When the company canvassed customers to fill the additional capacity that was available, it found that customers wanted to unload at a specific time. “They wanted to unload in an hour because lorry drivers are on a tachograph [recording their activity]; if they can incorporate their 45-minute break while we are unloading fridges, then, happy days, that saves transport costs.”
As a result, AO allows 15 minutes for someone to arrive on-site and 45 minutes to unload. It has a strict, prearranged booking procedure in place but because the recycling plant’s operations must follow the operating times of the retailer, it is open 24/7, closing only on Christmas Day and Boxing Day.
Sant says people were “quite cynical” about whether it would be able to deliver on its promise of a one-hour turnaround at a specific time. It has – and it has essentially brought a retailer’s approach to its recycling operation.

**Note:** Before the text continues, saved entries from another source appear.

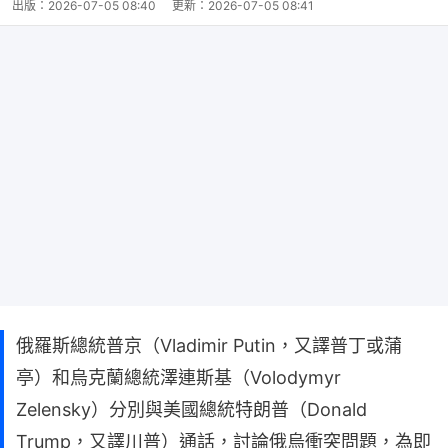
出版：
2026-07-05 08:40
更新：
2026-07-05 08:41
俄羅斯總統普京（Vladimir Putin，又譯普丁或蒲
亭）和烏克蘭總統澤連斯基（Volodymyr
Zelensky）分別與美國總統特朗普（Donald
Trump，又譯川普）通話，討論俄烏衝突問題，為即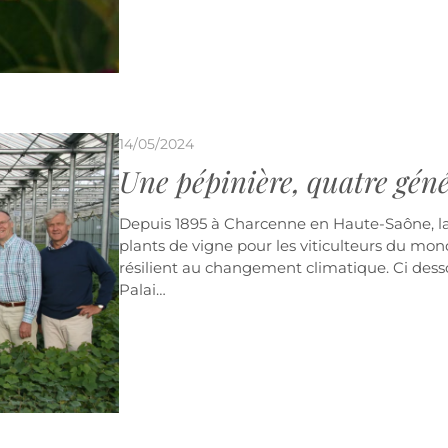
14/05/2024
Une pépinière, quatre gén
Depuis 1895 à Charcenne en Haute-Saône, l
plants de vigne pour les viticulteurs du mon
résilient au changement climatique. Ci dessou
Palai…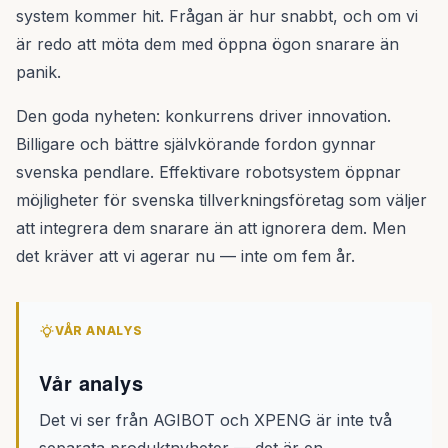
system kommer hit. Frågan är hur snabbt, och om vi
är redo att möta dem med öppna ögon snarare än
panik.
Den goda nyheten: konkurrens driver innovation.
Billigare och bättre självkörande fordon gynnar
svenska pendlare. Effektivare robotsystem öppnar
möjligheter för svenska tillverkningsföretag som väljer
att integrera dem snarare än att ignorera dem. Men
det kräver att vi agerar nu — inte om fem år.
VÅR ANALYS
Vår analys
Det vi ser från AGIBOT och XPENG är inte två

He believes the time is now ripe for the recycling industry to change the way it works and think about things differently.

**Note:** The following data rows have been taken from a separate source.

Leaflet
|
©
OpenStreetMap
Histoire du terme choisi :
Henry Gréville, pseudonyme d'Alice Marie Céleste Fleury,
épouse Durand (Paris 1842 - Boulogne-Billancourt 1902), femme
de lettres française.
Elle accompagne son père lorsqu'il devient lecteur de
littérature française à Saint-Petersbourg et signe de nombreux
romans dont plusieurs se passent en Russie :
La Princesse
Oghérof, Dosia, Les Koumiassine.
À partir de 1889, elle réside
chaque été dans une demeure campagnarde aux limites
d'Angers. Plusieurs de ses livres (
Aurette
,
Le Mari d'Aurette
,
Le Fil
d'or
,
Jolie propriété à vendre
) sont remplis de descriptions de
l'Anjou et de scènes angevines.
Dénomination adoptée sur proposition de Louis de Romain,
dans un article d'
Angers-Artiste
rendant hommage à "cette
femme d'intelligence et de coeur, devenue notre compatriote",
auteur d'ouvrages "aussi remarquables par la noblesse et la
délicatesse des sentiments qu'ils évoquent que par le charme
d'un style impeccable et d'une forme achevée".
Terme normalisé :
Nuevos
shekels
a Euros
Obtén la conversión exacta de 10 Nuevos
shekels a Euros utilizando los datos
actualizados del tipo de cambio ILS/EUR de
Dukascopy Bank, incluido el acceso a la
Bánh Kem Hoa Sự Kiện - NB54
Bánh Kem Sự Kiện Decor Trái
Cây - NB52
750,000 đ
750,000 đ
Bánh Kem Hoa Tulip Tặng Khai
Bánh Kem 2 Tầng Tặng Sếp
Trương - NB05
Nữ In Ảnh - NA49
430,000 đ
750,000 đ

“The industry has not got the greatest name, let’s make no bones about it. If I go to a dinner party and people ask what I do, and I say I recycle fridges, I get ‘oh, bloody hell, watch the lead on the roof!’ That’s quite sad because we are doing something very special here,” he says.
He thinks the industry should have more visibility about the recycling and recovery rates achieved at plants, similar to food hygiene ratings, but this requires a level playing field: “We are looking at how we can represent this information; we are talking to Defra and working with the Environment Agency to come up with something. And, yes, one of the things we have talked about is that we might publish them.”

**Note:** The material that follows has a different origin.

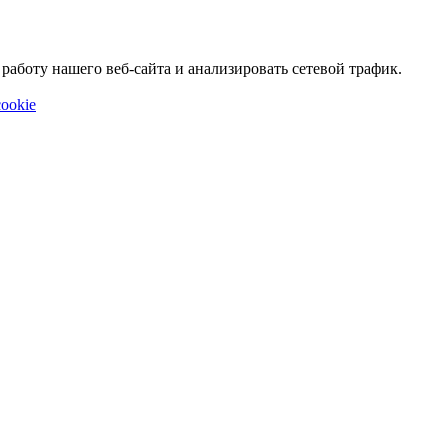
аботу нашего веб-сайта и анализировать сетевой трафик.
ookie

Sant uses plastics as an example of the current issues faced by Approved Authorised Treatment Facilities (AATFs) with regard to recycling figures, because the material can make up 20-25% of a fridge: “If you send all your plastics off for recycling, that in theory could be classed as recycling 100% of your plastics. But if you actually delve into it, it might be that where you actually send it achieves only an 80% recycling rate.
“Now, under AATF accreditation, you should only work off that 80% figure. But people will measure the AATF accreditation [differently] – some will take the 100% and others will take the 80%. It is important to make sure that you have the same ‘marking examiner’. We have got to make sure we have got a level playing field with regard to measurement before we start announcing rates.”
“We didn’t tell them ‘you have to build it for this much money’ – we told them we need to build a plant to meet the regulations whatever it cost and then agree a figure.”
He says it is quite easy to find buyers for the plastics that come out of the plant because it is clean. But he adds that there are not enough processors in the UK or even Europe to deal with all the mixed plastic the country generates.
“Companies need to invest in recycling overall. The industry is desperate for investment. The Government has got to find a solution to how to encourage investment. One of the biggest challenges is that most waste is producer-funded and, from a producer funding point of view, do they want to spend any more money? That is the question, because somebody has got to fund it – it is not just down to the recycler to find that gold. Somebody has got to fund the dirt.”
A number of manufacturers have visited the plant and Sant says it has opened their eyes: “I think their perception of the recycling industry is probably like the people at the dinner party. They feel there is a lot to be desired; they don’t see [recyclers] as being particularly professional.
“Don’t get me wrong – we have moved a long way from Steptoe and Son, but there is still a bit of a stigma attached. We have got to change that perception and I think we will.
“I have an email from somebody in the Government saying that AO coming into recycling is a game changer for the industry – and it really is. I have never come across an organisation that has done what we have done and been driven in this way – and I think that is what sets us apart from everybody else.”